The first guys I hired showed up  pickled with a chain saw that sounded as though it needed a transfusion. Resourceful, they pulled out their pocket knives and began slashing wimpy leaves and tendrils and whistled while they worked. They were happy drunks. What they saw was weeks and weeks of whittling. Fortunately, for all of us, the city and county showed up and did the heavy. My happy workers took a fair share of the money I promised them and took off on a spree. Their battered old car sounded worse than the chainsaw. I hoped they’d make it home.

I sat by the side of the road and sniffled and snuffled and bleated like a goat. My nose ran. My hair came unscrewed, my spirits with it. I was all worked up and no place to go. Stinky gray sweats sweated and my rubber boots pinched my toes.  I usually smile and wave at the sky and the cars that go by, but this day I picked up a handful of pebbles and aimed to miss a passing bumper, scratch the blue.

My thoughts turned to heaven.

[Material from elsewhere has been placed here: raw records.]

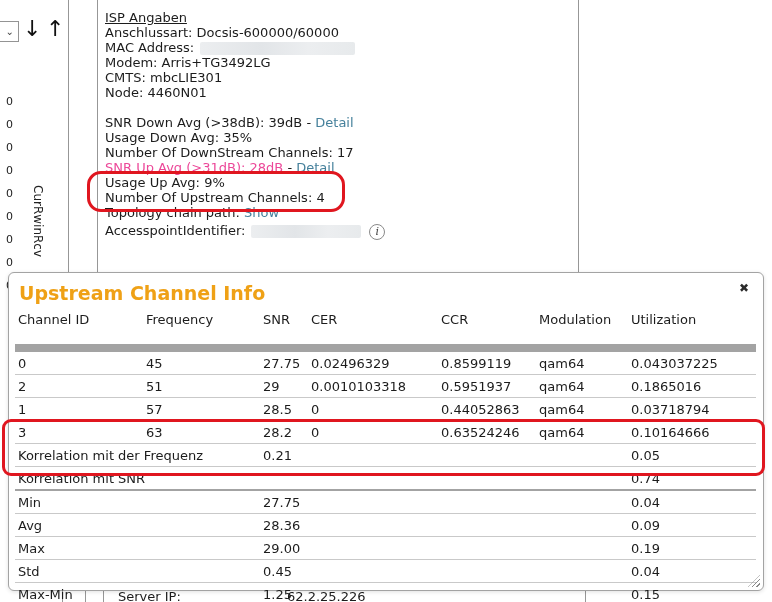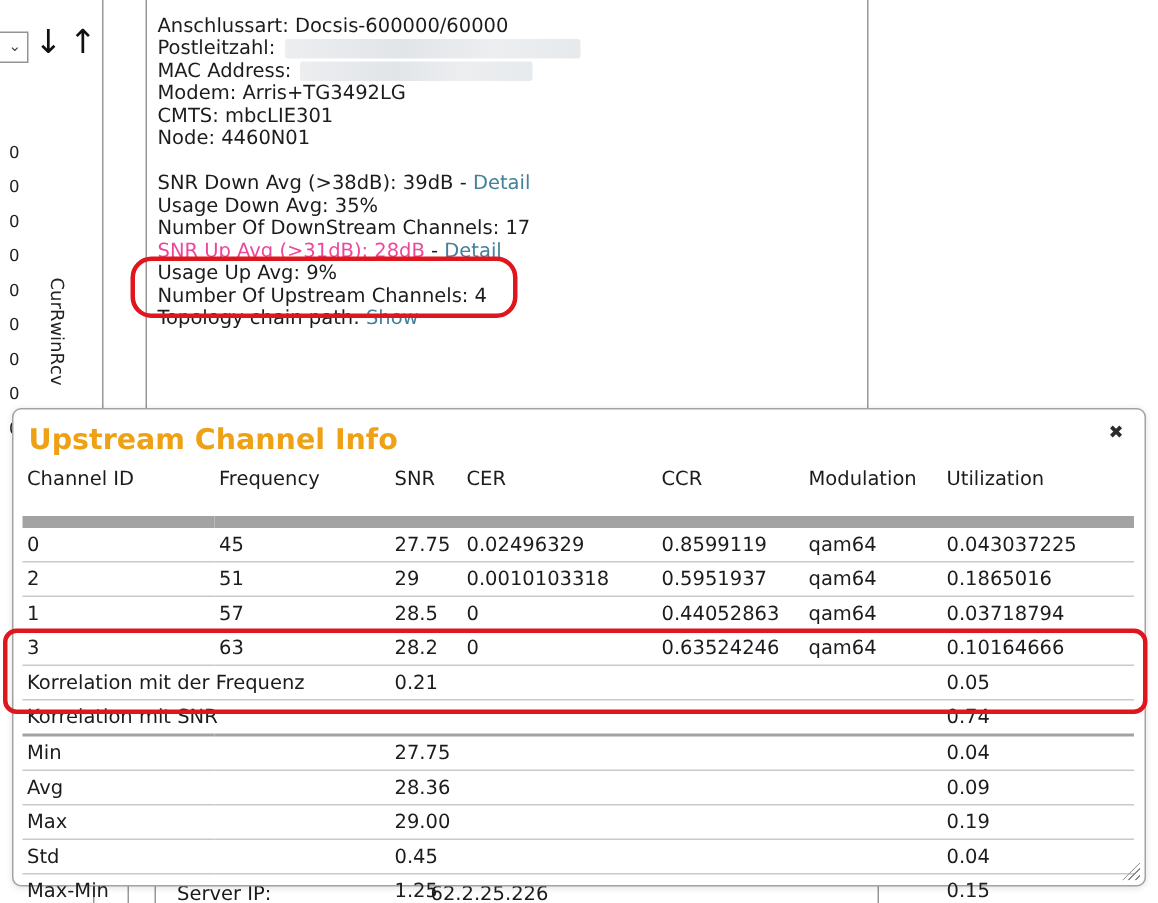--- a/index.html
+++ b/index.html
@@ -98,6 +98,7 @@
   <div class="axis-label">CurRwinRcv</div>
 
   <div class="isp">
+    <div class="isp-line isp-title">ISP Angaben</div>
     <div class="isp-line">Anschlussart: Docsis-600000/60000</div>
     <div class="isp-line">
       <span>Postleitzahl:</span><span class="blur-box" style="width:197px;"></span>

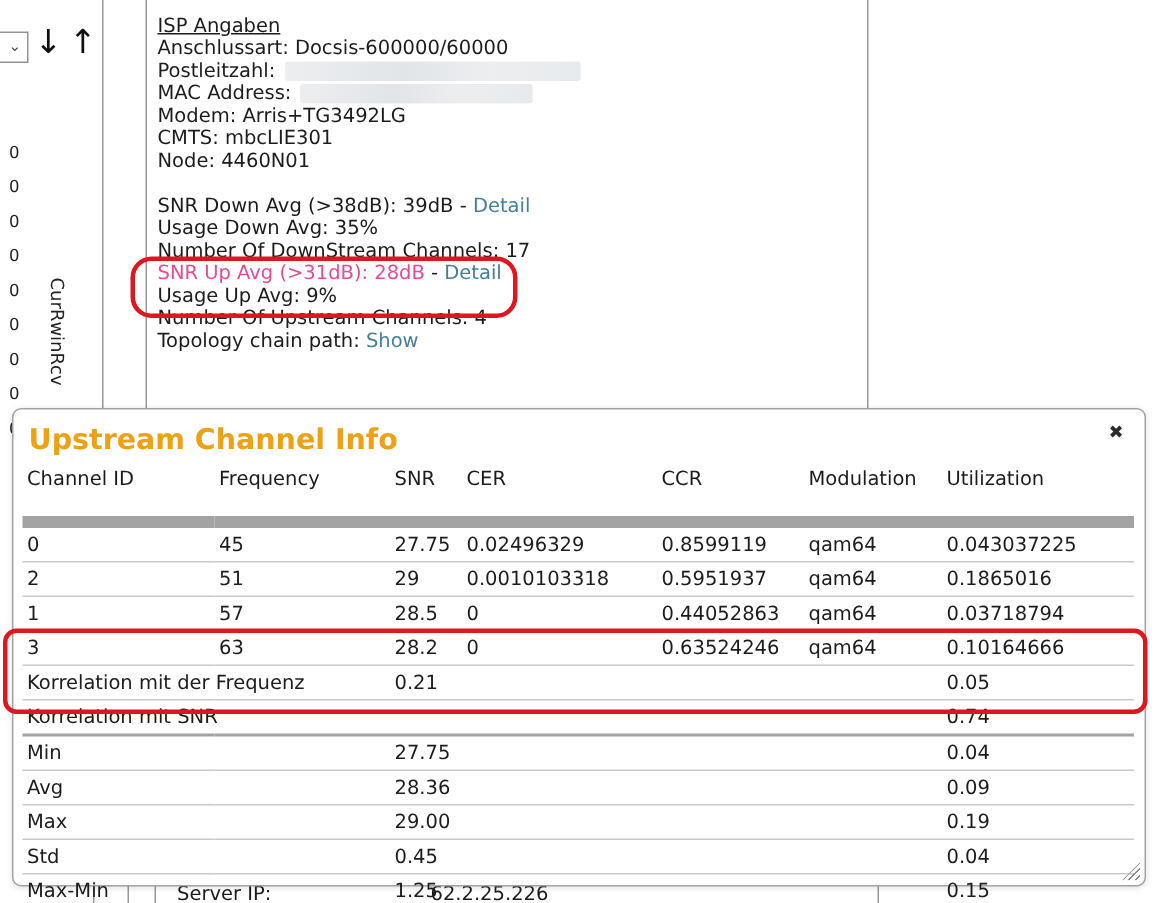--- a/index.html
+++ b/index.html
@@ -100,9 +100,6 @@
   <div class="isp">
     <div class="isp-line isp-title">ISP Angaben</div>
     <div class="isp-line">Anschlussart: Docsis-600000/60000</div>
-    <div class="isp-line">
-      <span>Postleitzahl:</span><span class="blur-box" style="width:197px;"></span>
-    </div>
     <div class="isp-line">
       <span>MAC Address:</span><span class="blur-box" style="width:155px;"></span>
     </div>

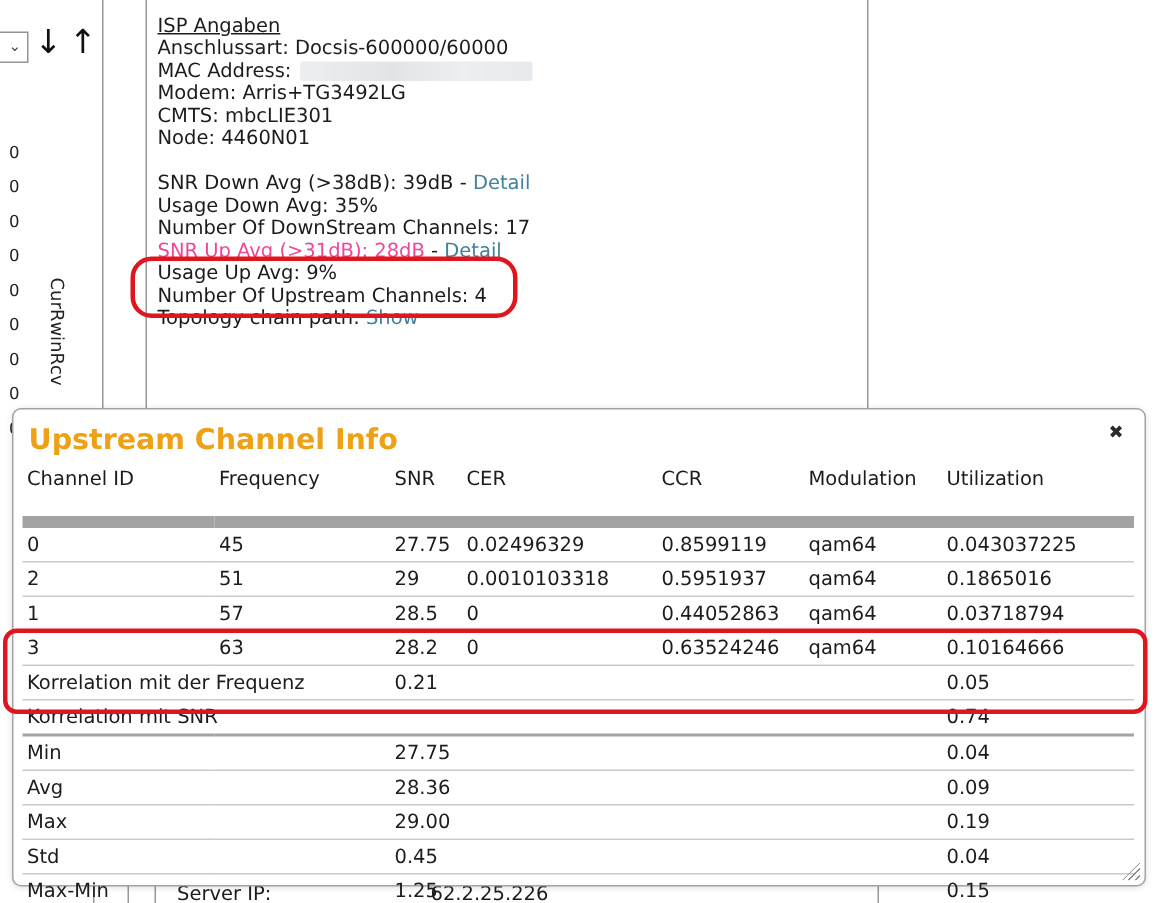--- a/index.html
+++ b/index.html
@@ -124,6 +124,9 @@
     <div class="isp-line">
       <span>Topology chain path:</span>
       <span class="link">Show</span>
+    </div>
+    <div class="isp-line" style="margin-top:3px;">
+      <span>AccesspointIdentifier:</span><span class="blur-box" style="width:110px;"></span><span class="info-icon">i</span>
     </div>
   </div>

I considered converting. All the old’a’guys- thumpers who cursed and hated my guts- had won. They knew the Guy to pray to. Nasty old critter. Gaea had deserted me. The winds of hell swooped down and,  like Mr. Peabody’s coal train, hauled me away. Warmed by the sight of sun-dimpled meadow, watching the whiteface lumber and graze, listening to the blue birds sing, smelling the scent of this beautiful day, tasting my tears, I felt sorry for myself.

I needed a drink.

I needed a broom.

I straightened my back. Sucked in my gut. Lifted my head and shuffled my feet. Moved them, surprised to find my ancient body followed. Swinging through the  gates I made it to the barn. I found the barn broom-I have house brooms, bath brooms, kitchen brooms, computer brooms, quite an assortment-rode it with youthful exuberance over the red gates and began to sweep. Whatever got in my way I swept. I swept leaves.  I swept dirt. I swept sawdust. I swept the whole goddam street.

I uncovered a red brick pavement I forgot I had.

I whistled while I worked. It’s a metaphor. Mama’s back. There’s work to do.